Il tasso di disoccupazione è uno dei parametri macroeconomici più importanti. Offre una panoramica della situazione del lavoro in un dato paese, se non della sua salute economica in generale. E’ al centro di valutazione, polemiche e dibattiti. Insomma, è un termine in uso non solo dagli analisti ma anche dalla gente comune. Pochi, tra i non addetti ai lavori, sanno realmente come si calcola. E’ bene saperlo, in modo da riuscire a interpretarlo al meglio e comprendere in maniera efficace la realtà.
Tasso di disoccupazione giovanile e frizionale
Il tasso di disoccupazione si calcola mettendo in rapporto percentuale (si esegue una semplice divisione e si moltiplica per cento) il numero dei disoccupati e il totale della forza lavoro. Per forza lavoro si intende l’insieme degli individui dai 15 ai 64 anni che hanno una occupazione o la cercano.
Il termine “disoccupati” non dovrebbe necessitare di spiegazione ma in questo ambito appare invece doverosa. Viene considerato disoccupato, infatti, colui che non ha goduto nemmeno di un’ora lavorativa nell’ultima settimana. Ciò vuol dire che se una persona ha lavorato anche solo per un’ora, e magari è stato pagato in voucher, non viene considerata disoccupata.
Si evince che quindi il tasso di disoccupazione non è una misura affidabile, se non nel campo dell’indagine macroeconomica. Nello specifico, non restituisce una panoramica chiara e qualitativamente efficace del mondo del lavoro in un dato paese.
Va considerato, inoltre, che il tasso di disoccupazione è un dato statistico, quindi frutto di uno studio su campione. Non rappresenta la realtà, come farebbe un censimento, bensì un’approssimazione della stessa.
Un altro mito da sfatare riguarda il rapporto con il numero degli occupati. Non è assolutamente vero che se sale l’occupazione il tasso di disoccupazione scende sempre e comunque.

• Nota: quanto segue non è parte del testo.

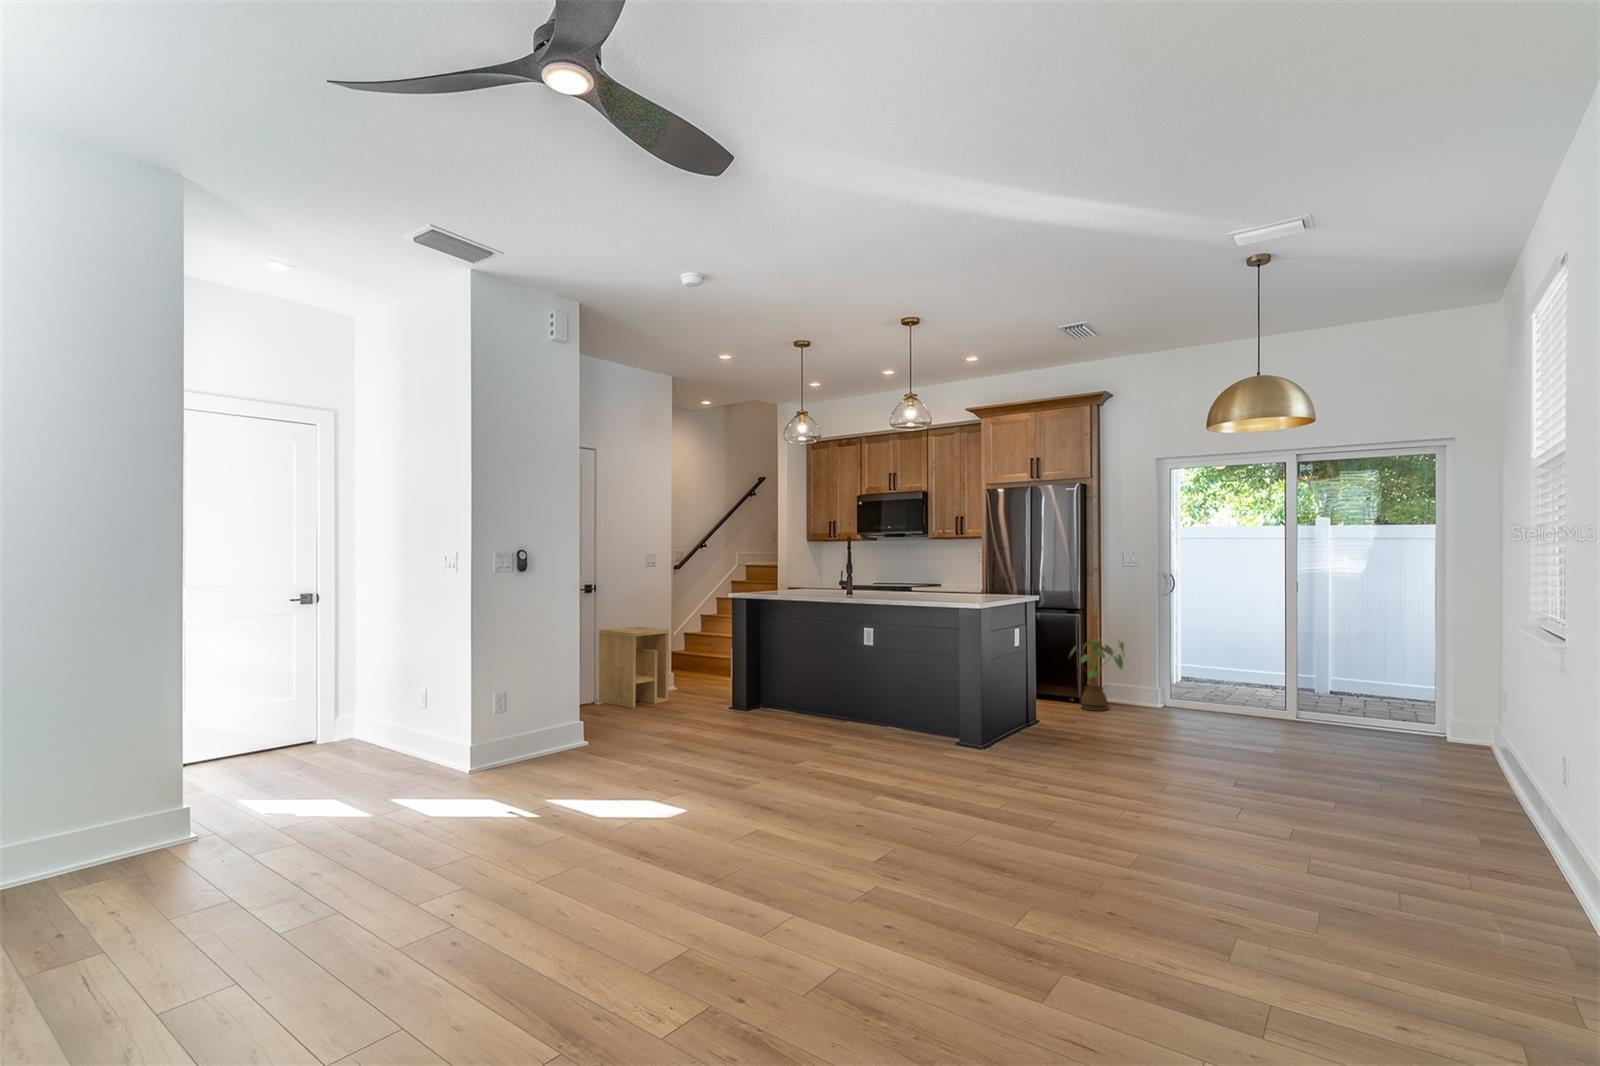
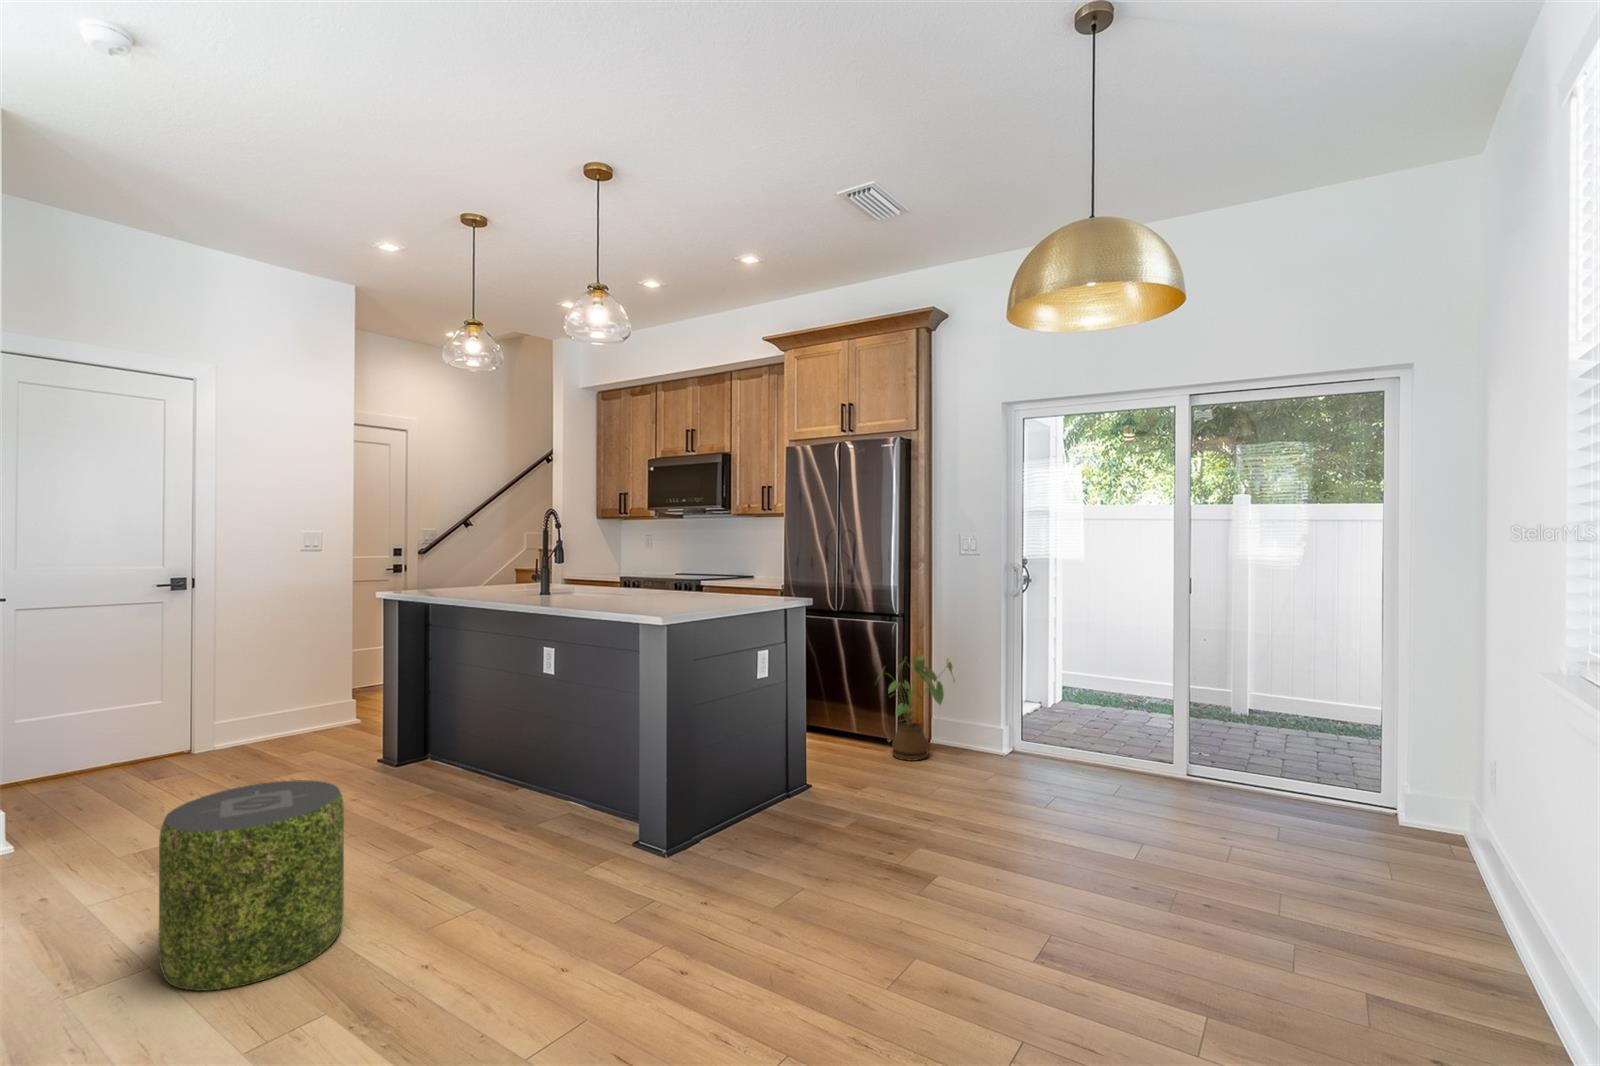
side table: present [599,627,669,708] -> none [221,636,325,757]
pouf: none [765,692,846,789] -> present [159,780,344,991]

Una dimostrazione è stata fornita più volte nel corso del 2016, quando l’Istat ha dichiarato che entrambi i parametri erano salite nel precedente trimestre. Il motivo è “tecnico”, ma comunque di facile comprensione. Il tasso di disoccupazione non considera gli inattivi, ossia coloro che non hanno e non cercano lavoro. Se il numero degli occupati sale, ma allo stesso tempo alcuni individui “escono dalla zona grigia” e tornano a cercare lavoro, aumenta il nominatore e di conseguenza anche il tasso.
Ne consegue che il tasso di disoccupazione non prende assolutamente in considerazione gli inattivi, noti talvolta con il termine “NEET”, che rappresentano comunque un problema che qualsiasi decisore politico deve affrontare.
Vanno tenuti a mente, poi, alcune tipologie di tasso. Il tasso di disoccupazione giovanile si calcola in maniera identica, con l’unica differenza che la forza lavoro si limita agli individui tra i 15 e i 24 anni. Discorso totalmente diverso per la disoccupazione frizionale, che è la disoccupazione provvisoria, causata dal passaggio da un lavoro all’altro (in genere non supera i due mesi).
Tasso di disoccupazione ISTAT: gli ultimi dati
Fatte queste specificazione, è possibile valutare i dati ISTAT, ossia le sue rilevazioni del tasso di disoccupazione. Il terzo trimestre ha fatto segnare un pessimo 11,6% (quella giovanile è al 37,5%). Il trimestre precedente aveva fatto segnare la stessa percentuale (giovanile al 36,8%). I risultato sono molto negativi anche in relazione all’Unione Europea nel suo complesso, che nel terzo trimestre ha registrato l’8,5%, solo un punto percentuale in più rispetto al periodo pre-crisi.